- **REQUIRED ACTION 1**: Please rewrite the passage of the AJAX forum post between "I checked to" and "possible. Please help!", inclusive, with "PHPMyAdmin" changed to "MySQL Workbench".
- **REQUIRED ACTION 2**: In the AJAX forum post, what file path does the jQuery code send its post data to?

- **SOURCE TEXT**:
CODEWITHSUNDEEP
phpjquerymysqlajaxjson
Akira Dawson
Akira Dawson

Reputation: 1267

AJAX isn't returning any data

still fairly new to AJAX. I feel I'm not grasping it completely. I want to submit partial data to the server, perform an SQL query and return the results. This is what I have so far:

jQuery

j$('select[name=agent_Name]').change(function(event) {
     event.preventDefault();
     var agentID = j$(this).val();
     post_data = {'agent_ID':agentID};
     console.log("About to post data to the server");
    j$.post('../include/booking_Modify.php', post_data, function(response){  
        if(response.type == 'AgDEpCd'){
            output = response.text;
            console.log(output);
        }
        if(response.type == 'error'){
            output = response.text;
            console.log(output);
        }
    }, 'json');     
});

PHP

<?php
session_start();
require("../include/conn.php");
dbopen();
//check $_POST vars are set, exit if any missing
    if(!isset($_POST["agent_ID"]))
    {
        $output = json_encode(array('type'=>'error', 'text' => 'Nothing was selected!'));
        die($output);
    }

    $stmt = $conn->prepare("SELECT AgDEpCd FROM AGENTS WHERE AgentID = ?");
    $stmt->bind_param('i', $_POST["agent_ID"]);   // bind variables to the parameter
    $stmt->execute();

    $row = $result->fetch_assoc();
    $AgDEpCd = $row['AgDEpCd'];
    $stmt->close();
    $output = json_encode(array('type'=>'AgDEpCd', 'text' => $AgDEpCd));
    die($output);
?>

I checked to make sure: the file path was correct. var agentID = j$(this).val(); actually grabs a value, which it does Manually entered the SQL query into PHPMyAdmin to ensure I was retrieving results. I can't seem to return anything from the server. I'm not sure this is even possible. Please help!

Upvotes: 0

Views: 76

Answers (3)

- **ENTRIES SHOWN**:
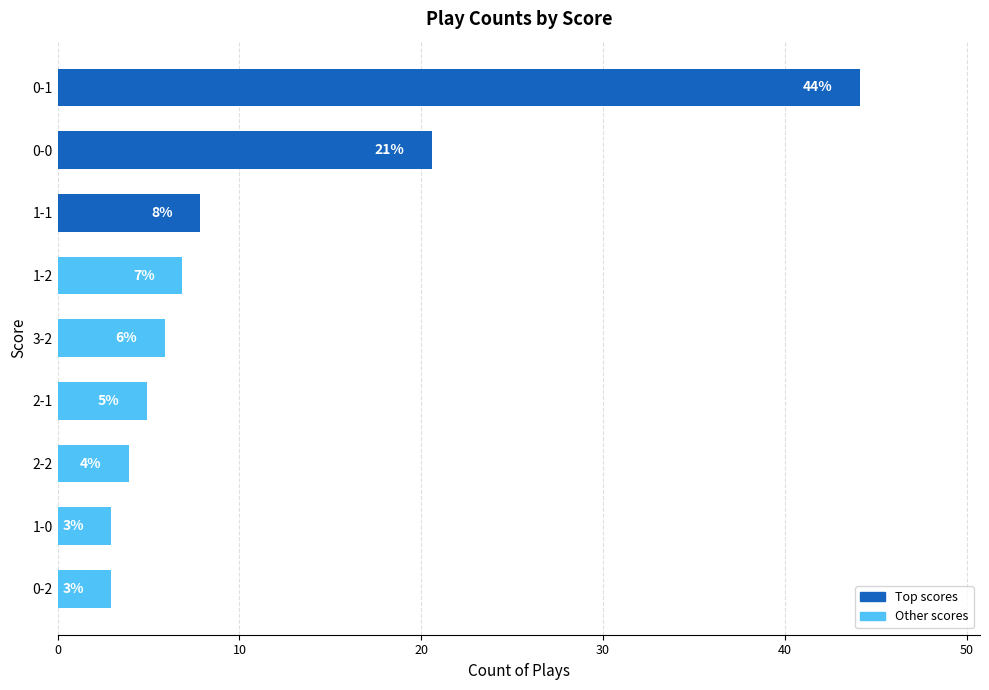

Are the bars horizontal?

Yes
...
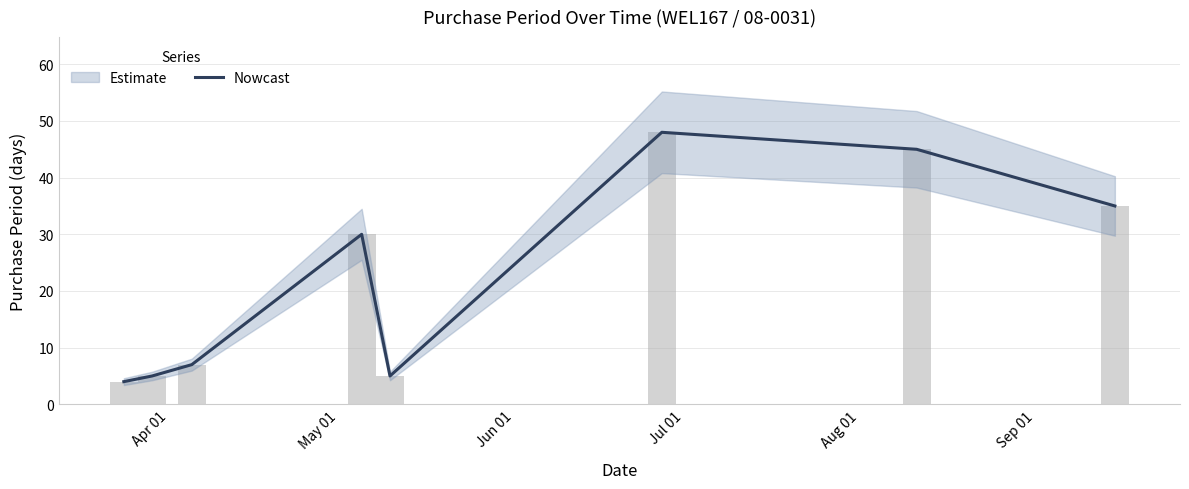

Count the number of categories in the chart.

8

- **EXPECTED ANSWER 1**:
I checked to make sure: the file path was correct. var agentID = j$(this).val(); actually grabs a value, which it does Manually entered the SQL query into MySQL Workbench to ensure I was retrieving results. I can't seem to return anything from the server. I'm not sure this is even possible. Please help!

- **EXPECTED ANSWER 2**: ../include/booking_Modify.php